Man muss sich anfangs wirklich konzentrieren, dass man vor lauter Staunen nicht vergisst, sich noch um die zahllosen Dinge zu kümmern, die den Aufenthalt hier überhaupt möglich machen. Man kann zwar in knapp zwanzig Meter Tiefe atmen, als wäre man an der Oberfläche, aber man ist nicht an der Oberfläche sondern dort, wo kein Mensch für gewöhnlich lebensfähig ist. Alles muss man ständig im Blick haben: Atmung, Auftrieb, Atemluft, den Dive-Buddy, den Tauchlehrer, die Korallen, die Strömung und so weiter. Auch das ist wie beim Segeln: Wirklich gefährlich ist es nicht, solange man alles im Blick hat und keine Fehler macht, bzw. wenn man welche macht, nicht in Panik ausbricht. Aber wenn man das erste unwohlige Gefühl erstmal überwunden hat, dann fällt es leicht, nicht in Panik auszubrechen, denn alles ist unfassbar friedlich hier unten. Alle Meeresbewohner gehen gelassen ihren Geschäften nach, während man zum Blubbern der eigenen Atmung schwerelos als Gast dabei zusehen darf. Niemand lässt sich hier von uns stören. Ich hatte zunächst befürchtet, das vielleicht einige potentiell gefährliche Tierchen es wenig lustig finden, wenn man in ihren Lebensraum eindringt. Aber Scorpion-, Stein-, Löwen- und Rotfeuerfische denken gar nicht daran, streit mit uns anzufangen. Stachelrochen und Muränen liegen friedlich am Boden und warten auf ihre Beute, zu der wir offensichtlich nicht gehören und als wir die ersten – immerhin eineinhalbmeter großen – Riffhaie sichten, suchen diese lieber schnell das Weite, anstatt uns ein Bein abzubeißen. Nur die riesigen Manta-Rochen mit ihrer Spannweite von vier Metern sind neugierig und schauen interessiert unseren ersten Gehversuchen hier unten zu. Obwohl noch bis vor kurzem unter Seeleuten zahlreiche Horrorgeschichten über die anmutigen Tiere kursierten, sind sie völlig harmlose Planktonfresser, die mit Sicherheit noch niemals ein Schiff samt Besatzung in die Tiefe gerissen haben. Direkt neben so einem riesigen Tier im Wasser zu schweben, gehört auf alle Fälle zu den eindrucksvollsten Erfahrungen, die ich bislang auf meiner Reise gemacht habe. Einige der erfahreneren Taucher haben mir jedoch gleich mit auf den Weg gegeben: Gewöhn dich nicht dran, es ist nicht überall so schön.

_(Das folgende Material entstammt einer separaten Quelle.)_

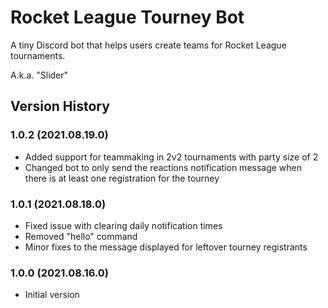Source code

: # Rocket League Tourney Bot

A tiny Discord bot that helps users create teams for Rocket League tournaments.

A.k.a. "Slider"

## Version History

### 1.0.2 (2021.08.19.0)

- Added support for teammaking in 2v2 tournaments with party size of 2
- Changed bot to only send the reactions notification message when there is at least one registration for the tourney

### 1.0.1 (2021.08.18.0)

- Fixed issue with clearing daily notification times
- Removed "hello" command
- Minor fixes to the message displayed for leftover tourney registrants

### 1.0.0 (2021.08.16.0)
- Initial version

Beinahe möchte man annehmen, dass die Welt hier unten noch in Ordnung sei, aber das ist sie natürlich nicht. Fast alle dieser Tiere sind in irgendeiner Form durch den Menschen bedroht, sei es weil sie köstlich sind oder wichtiger Bestandteil von traditioneller chinesischer Medizin. Noch offensichtlicher ist aber auch hier in Indonesien die Vermüllung der Ozeane. An der Oberfläche ist es haarsträubend aber auch unter der Oberfläche sieht man dann und wann Plastikmüll. Ich bin kein Ökofreak, aber um zu erkennen, dass das alles katastrophale Auswirkungen hat und haben wird, braucht es nur ein bisschen gesunden Menschenverstand. Vom Offensichtlichen mal abgesehen, muss man sich auch klar machen, dass die ganzen Fische, die das Plastik essen, früher oder später auch auf unseren Tellern landen – und sei es, weil ein kleiner Fisch im Bauch eines Thunfischs landet, der dann schon morgen auf einer Berliner Pizza liegt. Ich nehme mir vor, irgendeine Organisation zu unterstützen, die sich den Schutz der Ozeane auf die Flagge geschrieben hat. Man kann nicht aufhören, sich zu fragen, warum zum Teufel das hier niemanden ernsthaft zu interessieren scheint. Mein Bewusstsein für die Müllproblematkik ist durchs Tauchen zwar in diesem Moment besonders geschärft, was jedoch nicht heißen soll, dass es in den übrigen Ländern Südostasiens auch nur ein bisschen besser wäre – im Gegenteil. Vielleicht ist es ja noch nicht zu spät, diese großartigen Lebensräume zu retten.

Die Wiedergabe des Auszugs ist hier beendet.